It’s fascinating to see how the media and public trash Silda Spitzer for her appearance during the apology press conference last Monday. People describe her behavior as nauseating, phony, awful. Years ago when Hillary Clinton stood by Bill or Dina Matos McGreevey flanked her husband through his coming-out affair, the public almost admired the courage and love of these women. Today, the same women would face the wrath of the majority.
Sure, one reason is the lack of authenticity. Is there a wife in this world holding hands with her husband a few days after she found out about $4,000 hookers? We’ve seen it too many times (Hillary, Matos McGreevy and Suzanne Craig come to mind) and we just don’t believe our eyes anymore. Just like the defendant claiming not guilty after being caught on tape. Or the kid being caught in the cookie jar.
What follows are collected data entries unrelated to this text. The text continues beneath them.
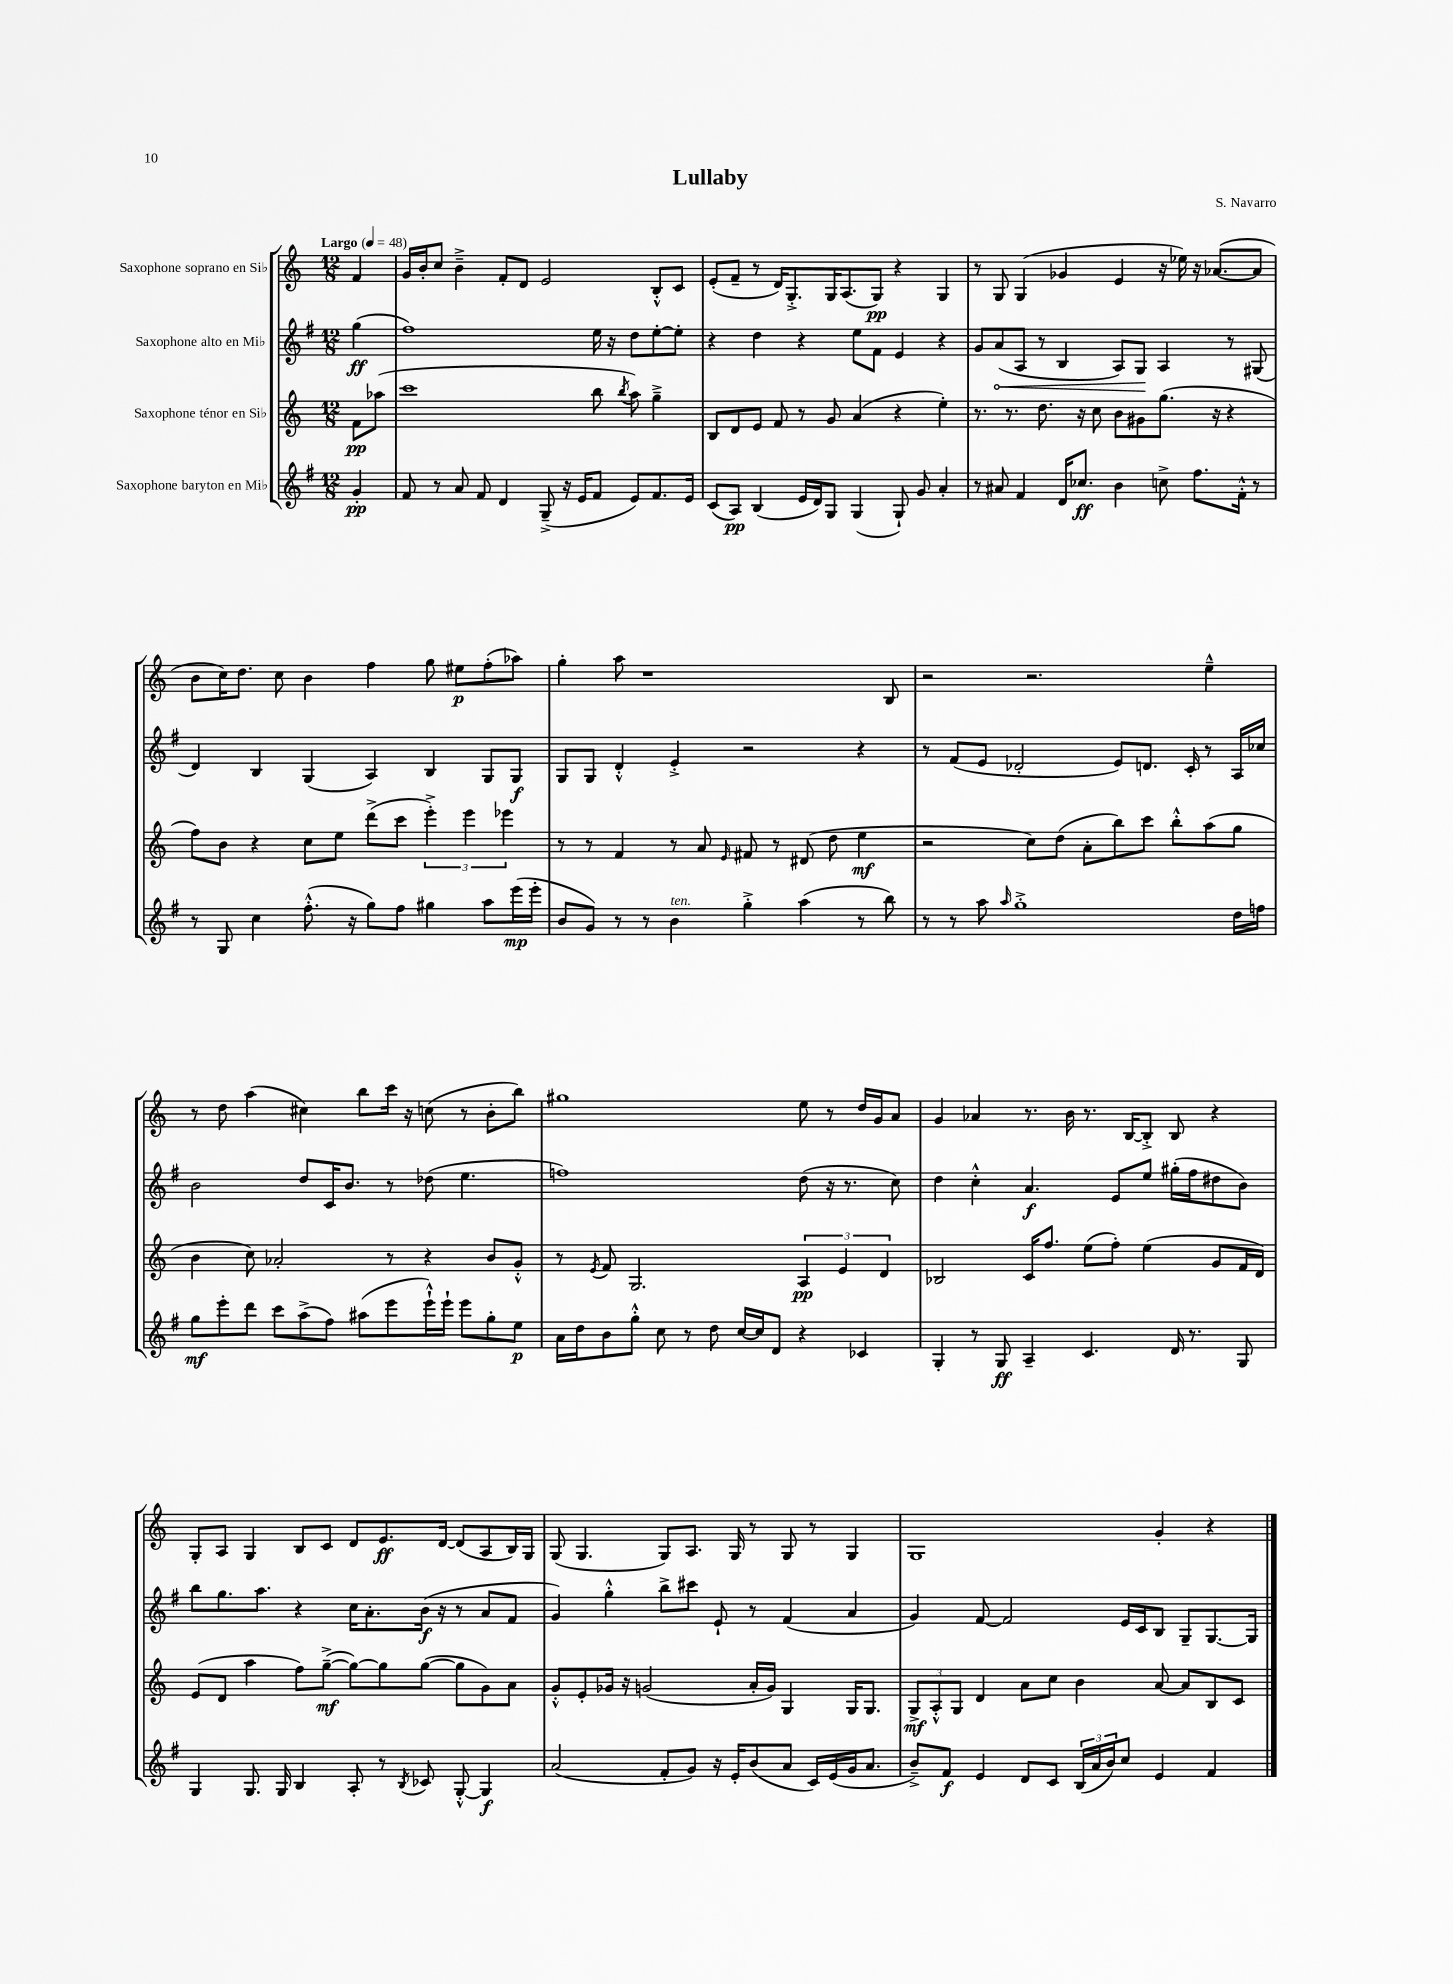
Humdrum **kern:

**kern	**dynam	**kern	**dynam	**kern	**dynam	**kern	**dynam
*part4	*part4	*part3	*part3	*part2	*part2	*part1	*part1
*staff4	*staff4	*staff3	*staff3	*staff2	*staff2	*staff1	*staff1
*I"Saxophone baryton en Mi♭	*	*I"Saxophone ténor en Si♭	*	*I"Saxophone alto en Mi♭	*	*I"Saxophone soprano en Si♭	*
*clefG2	*	*clefG2	*	*clefG2	*	*clefG2	*
*k[f#]	*	*k[]	*	*k[f#]	*	*k[]	*
*M12/8	*	*M12/8	*	*M12/8	*	*M12/8	*
*MM48	*	*MM48	*	*MM48	*	*MM48	*
=	=	=	=	=	=	=	=
!	!	!	!	!	!	!LO:TX:a:B:t=Largo	!
4g'/	pp	8f\L	pp	(4gg\	ff	4f/	.
.	.	(8aa-X\J	.	.	.	.	.
=1	=1	=1	=1	=1	=1	=1	=1
8f#/	.	1ccc	.	1ff#)	.	16g/LL	.
.	.	.	.	.	.	16b'/J	.
8r	.	.	.	.	.	8cc/J	.
8a/	.	.	.	.	.	4b~^\	.
8f#/	.	.	.	.	.	.	.
4d/	.	.	.	.	.	8f'/L	.
.	.	.	.	.	.	8d/J	.
(8G~^/	.	.	.	.	.	2e/	.
16r	.	.	.	.	.	.	.
16e/KL	.	.	.	.	.	.	.
8f#/J	.	8bb\	.	16ee\	.	.	.
.	.	.	.	16r	.	.	.
.	.	8qbb/	.	.	.	.	.
8e/L)	.	8aa\)	.	8dd\L	.	.	.
8.f#/	.	4gg~^\	.	[8ee'\	.	8B'^^/L	.
.	.	.	.	8ee'\J]	.	8c/J	.
16e/Jk	.	.	.	.	.	.	.
=2	=2	=2	=2	=2	=2	=2	=2
(8c/L	.	8B/L	.	4r	.	(8e'/L	.
8A/J)	pp	8d/	.	.	.	8f~/J	.
(4B/	.	8e/J	.	4dd\	.	8r	.
.	.	8f/	.	.	.	16d/KL)	.
.	.	.	.	.	.	8.G'^/	.
16e/LL	.	8r	.	4r	.	.	.
16d/J)	.	.	.	.	.	.	.
8G/J	.	8g/	.	.	.	16G/K	.
.	.	.	.	.	.	(8.A/	.
(4G/	.	(4a/	.	8ee\L	.	.	.
.	.	.	.	8f#\J	.	8G/J)	pp
8G`/)	.	4r	.	4e/	.	4r	.
8g/	.	.	.	.	.	.	.
4a'/	.	4ee'\)	.	4r	.	4G/	.
=3	=3	=3	=3	=3	=3	=3	=3
8r	.	8.r	.	8g/L	.	8r	.
!	!	!	!	!	!LO:HP:b	!	!
8a#X/	.	.	.	(8a/	<	8G/	.
.	.	8.r	.	.	.	.	.
4f#/	.	.	.	8A/J	.	(4G/	.
.	.	8.dd\	.	8r	.	.	.
16d/KL	.	.	.	4B/	.	4g-X/	.
8.cc-X/J	ff	16r	.	.	.	.	.
.	.	8cc\	.	.	.	.	.
4b\	.	8b\L	.	8A/L)	.	4e/	.
.	.	8g#X\	.	8G/J	.	.	.
8ccn^\	.	(8.gg\J	.	4A/	[	16r	.
.	.	.	.	.	.	16ee-X\)	.
8.ff#\L	.	.	.	.	.	16r	.
.	.	16r	.	.	.	([8.a-X/L	.
.	.	4r	.	8r	.	.	.
16f#'^^\Jk	.	.	.	.	.	.	.
8r	.	.	.	(8G#X/	.	8a-/J]	.
!!LO:LB:g=z
=4	=4	=4	=4	=4	=4	=4	=4
8r	.	8ff\L)	.	4d/)	.	8b\L	.
8G/	.	8b\J	.	.	.	16cc\K)	.
.	.	.	.	.	.	8.dd\J	.
4cc\	.	4r	.	4B/	.	.	.
.	.	.	.	.	.	8cc\	.
(8.ff#'^^\	.	8cc\L	.	(4G/	.	4b\	.
.	.	8ee\J	.	.	.	.	.
16r	.	.	.	.	.	.	.
8gg\L)	.	(8ddd^\L	.	4A/)	.	4ff\	.
8ff#\J	.	8ccc\J	.	.	.	.	.
4gg#X\	.	6eee'^\)	.	4B/	.	8gg\	.
.	.	.	.	.	.	8ee#X\L	p
.	.	6eee\	.	.	.	.	.
8aa\L	.	.	.	8G/L	.	(8ff'\	.
.	.	6eee-X\	.	.	.	.	.
(16eee\L	mp	.	.	8G/J	f	8aa-X\J)	.
16eee'\JJ	.	.	.	.	.	.	.
=5	=5	=5	=5	=5	=5	=5	=5
8b/L	.	8r	.	8G/L	.	4gg'\	.
8g/J)	.	8r	.	8G/J	.	.	.
8r	.	4f/	.	4d'^^/	.	8aa\	.
8r	.	.	.	.	.	1r	.
!LO:TX:a:i:t=ten.	!	!	!	!	!	!	!
4b\	.	8r	.	4e'^/	.	.	.
.	.	8a/	.	.	.	.	.
.	.	16qqe/	.	.	.	.	.
4gg'^\	.	8f#X/	.	2r	.	.	.
.	.	8r	.	.	.	.	.
(4aa\	.	(8d#X/	.	.	.	.	.
.	.	8dd\	.	.	.	.	.
8r	.	4ee\	mf	4r	.	.	.
8bb\)	.	.	.	.	.	8B/	.
=6	=6	=6	=6	=6	=6	=6	=6
8r	.	2r	.	8r	.	2r	.
8r	.	.	.	(8f#/L	.	.	.
8aa\	.	.	.	8e/J	.	.	.
16qqaa/	.	.	.	.	.	.	.
1gg'^	.	.	.	2d-X'/	.	.	.
.	.	8cc\L)	.	.	.	2.r	.
.	.	(8dd\J	.	.	.	.	.
.	.	8a'\L	.	.	.	.	.
.	.	8bb\)	.	8e/L)	.	.	.
.	.	8ccc\J	.	8.dn/J	.	.	.
.	.	8bb'^^\L	.	.	.	.	.
.	.	.	.	16c'/	.	.	.
.	.	(8aa\	.	8r	.	4ee~^^\	.
16dd\LL	.	8gg\J	.	16A/LL	.	.	.
16ffn\JJ	.	.	.	16cc-X/JJ	.	.	.
!!LO:LB:g=z
=7	=7	=7	=7	=7	=7	=7	=7
8gg\L	mf	4b\	.	2b\	.	8r	.
8eee'\	.	.	.	.	.	8dd\	.
8ddd\J	.	8cc\)	.	.	.	(4aa\	.
8ccc\L	.	2a-X'/	.	.	.	.	.
(8aa^\	.	.	.	8dd/L	.	4cc#X\)	.
8ff#\J)	.	.	.	16c/K	.	.	.
.	.	.	.	8.b/J	.	.	.
(8aa#X\L	.	.	.	.	.	8bb\L	.
8eee\	.	8r	.	8r	.	16ccc\Jk	.
.	.	.	.	.	.	16r	.
16eee`^^\L)	.	4r	.	(8dd-X\	.	(8ccn\	.
16eee`\JJ	.	.	.	.	.	.	.
8eee\L	.	.	.	4.ee\	.	8r	.
8gg'\	.	8b/L	.	.	.	8b'\L	.
8ee\J	p	8g'^^/J	.	.	.	8bb\J)	.
=8	=8	=8	=8	=8	=8	=8	=8
16a\LL	.	8r	.	1ffn)	.	1gg#X	.
16dd\J	.	.	.	.	.	.	.
.	.	8qe/	.	.	.	.	.
8b\	.	8f/	.	.	.	.	.
8gg'^^\J	.	2.G/	.	.	.	.	.
8cc\	.	.	.	.	.	.	.
8r	.	.	.	.	.	.	.
8dd\	.	.	.	.	.	.	.
[16cc/LL	.	.	.	.	.	.	.
16cc/J]	.	.	.	.	.	.	.
8d/J	.	.	.	.	.	.	.
4r	.	6A/	pp	(8dd\	.	8ee\	.
.	.	.	.	16r	.	8r	.
.	.	6e/	.	.	.	.	.
.	.	.	.	8.r	.	.	.
4c-X/	.	.	.	.	.	16dd/LL	.
.	.	.	.	.	.	16g/J	.
.	.	6d/	.	.	.	.	.
.	.	.	.	8cc\)	.	8a/J	.
=9	=9	=9	=9	=9	=9	=9	=9
4G'/	.	2B-X/	.	4dd\	.	4g/	.
8r	.	.	.	4cc'^^\	.	4a-X/	.
8G/	ff	.	.	.	.	.	.
4A~/	.	16c/KL	.	4.a/	f	8.r	.
.	.	8.ff/J	.	.	.	.	.
.	.	.	.	.	.	16b\	.
4.c/	.	(8ee\L	.	.	.	8.r	.
.	.	8ff'\J)	.	8e/L	.	.	.
.	.	.	.	.	.	[16B/KL	.
.	.	(4ee\	.	8ee/J	.	8B'^/J]	.
16d/	.	.	.	(16gg#X'\LL	.	8B/	.
8.r	.	.	.	16ff#\J	.	.	.
.	.	8g/L	.	8dd#X\	.	4r	.
8G/	.	16f/L	.	8b\J)	.	.	.
.	.	16d/JJ)	.	.	.	.	.
!!LO:LB:g=z
=10	=10	=10	=10	=10	=10	=10	=10
4G/	.	(8e/L	.	8bb\L	.	8G'/L	.
.	.	8d/J	.	8.gg\	.	8A/J	.
8.G/	.	4aa\	.	.	.	4G/	.
.	.	.	.	8.aa\J	.	.	.
16G/	.	.	.	.	.	.	.
4B/	.	8ff\L)	.	4r	.	8B/L	.
.	.	([8gg~^\J	mf	.	.	8c/J	.
8A'/	.	8gg\L_)	.	16cc\KL	.	8d/L	.
.	.	.	.	8.a'\	.	.	.
8r	.	8gg\]	.	.	.	8.e/	ff
8qB/	.	.	.	.	.	.	.
8c-X/	.	([8gg\J	.	(16b\Jk	f	.	.
.	.	.	.	16r	.	[16d/Jk	.
[8G'^^/	.	8gg\L]	.	8r	.	(8d/L]	.
4G/]	f	8g\)	.	8a/L	.	8A/	.
.	.	8a\J	.	8f#/J	.	16B/L)	.
.	.	.	.	.	.	16G/JJ	.
=11	=11	=11	=11	=11	=11	=11	=11
(2a/	.	8g'^^/L	.	4g/)	.	(8G/	.
.	.	8e'/	.	.	.	4.G/	.
.	.	16g-X/Jk	.	4gg'^^\	.	.	.
.	.	16r	.	.	.	.	.
.	.	(2gn/	.	.	.	.	.
8f#'/L	.	.	.	8bb^\L	.	8G/L)	.
8g/J)	.	.	.	8ccc#X\J	.	8.A/J	.
16r	.	.	.	8e`/	.	.	.
16e'/KL	.	.	.	.	.	16G/	.
(8b/	.	16a'/LL	.	8r	.	8r	.
.	.	16g/JJ)	.	.	.	.	.
8a/J	.	4G/	.	(4f#/	.	8G/	.
16c/LL)	.	.	.	.	.	8r	.
(16e/	.	.	.	.	.	.	.
16g/J	.	16G/KL	.	4a/	.	4G/	.
8.a/J	.	8.G/J	.	.	.	.	.
=12	=12	=12	=12	=12	=12	=12	=12
8b~^/L)	.	12G^/L	mf	4g/)	.	1G	.
.	.	12A'^^/	.	.	.	.	.
8f#/J	f	.	.	.	.	.	.
.	.	12G/J	.	.	.	.	.
4e/	.	4d/	.	[8f#/	.	.	.
.	.	.	.	2f#/]	.	.	.
8d/L	.	8a\L	.	.	.	.	.
8c/J	.	8cc\J	.	.	.	.	.
(24B/LL	.	4b\	.	.	.	.	.
24a/	.	.	.	.	.	.	.
24b/J)	.	.	.	.	.	.	.
8cc/J	.	.	.	16e/LL	.	.	.
.	.	.	.	16c/J	.	.	.
4e/	.	[8a/	.	8B/J	.	4g'/	.
.	.	8a/L]	.	8G~/L	.	.	.
4f#/	.	8B/	.	[8.G/	.	4r	.
.	.	8c/J	.	.	.	.	.
.	.	.	.	16G/Jk]	.	.	.
==	==	==	==	==	==	==	==
*-	*-	*-	*-	*-	*-	*-	*-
Over years of life and media experience, people have formed very sensitive antennas for bull***t.
Having said that, we encounter bull***t all day long but don’t get that enraged. Why are that many people angry?
Silda Spitzer played the part she was supposed to play in the past: Women were supposed to stand by their men. Women were supposed to look adoringly at their husbands when they deliver the stump speech for the gazillionth time. Times have changed.
All of us encounter new and changing expectations each and every day.As a father, it’s not enough to just pat your kid on the back and go to work. Now, you need to change diapers and overcome endless sleepless to be called a father. Same is true for agencies: Three Martini lunches and an overnight creative effort won’t win you any pitch anymore. There’s a lot of chatter about the changing agency landscape.
Big Agencies used to be celebrity-filled creative hot shops with no strategic insights and, besides awards, no reason to exist, besides looking beautiful. While many creative agencies have adjusted to the times and revealed innovative creative work, most media agencies have not learned their lesson. They are still smiling at their beloved creative shop and client.
Yes, I know. Changing from stepchild at the table to household leader is hard. But media agencies have no choice: People are not where they used to be and media is not as easy as it used to be. Reaching the audience has become a monumental task. Engaging the audience feels like a Sisyphean task. Dont’ even bother asking about connecting.
Agencies have to adjust to them times. Reach loses its importance. Real, authentic connections become essential. This might happen through product development participation, advanced design or conversational marketing. But it has to happen. And will.
Otherwise, you’ll end up in a pitiful spot. Just like Silda Spitzer.